Testing metallic heat shield at 1100C (2000F) @SpaceX pic.twitter.com/frP5eZ5a0z
— Elon Musk (@elonmusk) January 25, 2019
The glowing metal coupon pictured in Musk’s video appears to be heated by the same high-temperature torches SpaceX (and contractors) use to spin-form Falcon 9 and Heavy propellant tank domes and Merlin 1D and MVac engines, potentially explaining the reported 1100C (2000F) the metallic (steel, presumably) heat shield was being heated to. Compared to the temperature range (~1200-1500C) Starship is expected to experience during reentries, 1100C should – according to Musk – be low enough that “no heat shield [is] needed”. If the coupon pictured is an actual double-layered, regen-cooled test article for Starship’s active heat shield, it will need to be torture-tested to 1500C (and likely beyond) to really prove its worth and reliability.
Forming a rocket nozzle pic.twitter.com/QrpcVyHAXr
— Elon Musk (@elonmusk) December 9, 2016
This is more likely an example of rough, ad-hoc testing being used to generally characterize and navigate the early stages of new technology development, hence the improvised testbed of a few ceramic insulation blankets and industrial torches already on-hand at SpaceX’s Hawthorne, CA factory. A hypersonic wind tunnel or arc jet setup is preferable if the goal is to prove out a truly cutting-edge heat shield, but facilities that feature those testbeds are extraordinarily rare, have niche use-cases, and are not cheap to build or operate.
SpaceX’s metallurgy team and thermal protection engineers will thus probably end up at such a facility (likely NASA Ames) to extensively test Starship’s regeneratively-cooled steel heat shield, with tests like those shown off by Musk acting to guide early development up to the point that accurately simulating reentry conditions is necessary or valuable.
In the meantime, SpaceX suffered a bit of a setback when those responsible for properly securing the first Starship prototype’s nose section failed to account for the threat of even mild winds in South Texas. As a consequence, a minor windstorm – with gusts no more than 50-60 mph (80-90 km/h) – toppled the extremely large and light nose section, causing it to crumple on the ground and nearly fold in half under its own weight. Much like the Falcon fairings SpaceX is already familiar with, the Starhopper’s nose/fairing was clearly optimized for very specific loads and did not appear to be a particularly sturdy structure as SpaceX technicians gradually stacked and welded its thin sheet metal sections together through December and January.

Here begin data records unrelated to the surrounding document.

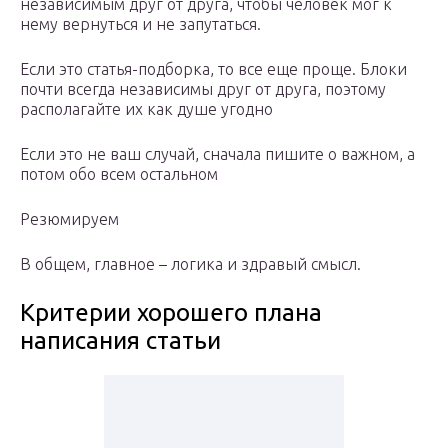
независимым друг от друга, чтобы человек мог к
нему вернуться и не запутаться.
Если это статья-подборка, то все еще проще. Блоки
почти всегда независимы друг от друга, поэтому
располагайте их как душе угодно
Если это не ваш случай, сначала пишите о важном, а
потом обо всем остальном
Резюмируем
В общем, главное – логика и здравый смысл.
Критерии хорошего плана
написания статьи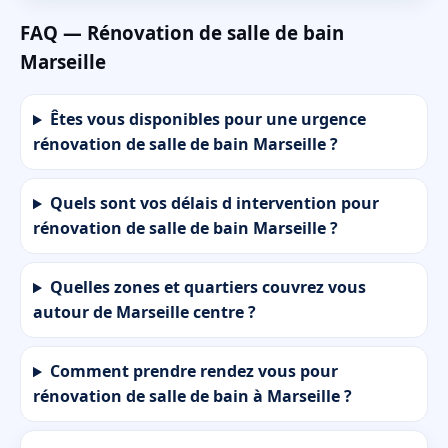
FAQ — Rénovation de salle de bain
Marseille
Êtes vous disponibles pour une urgence
rénovation de salle de bain Marseille ?
Quels sont vos délais d intervention pour
rénovation de salle de bain Marseille ?
Quelles zones et quartiers couvrez vous
autour de Marseille centre ?
Comment prendre rendez vous pour
rénovation de salle de bain à Marseille ?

Starship Hopper nose cone has been moved ahead of repairs.
?NSF's BocaChicaGalhttps://t.co/CZ07SqRUgV pic.twitter.com/Zj6AGjAF6R
— Chris B – NSF (@NASASpaceflight) January 23, 2019
Elon Musk indicated that the injured nose cone would take several weeks to repair, likely pushing the beginning of Starhopper’s hop test campaign into late-February or March.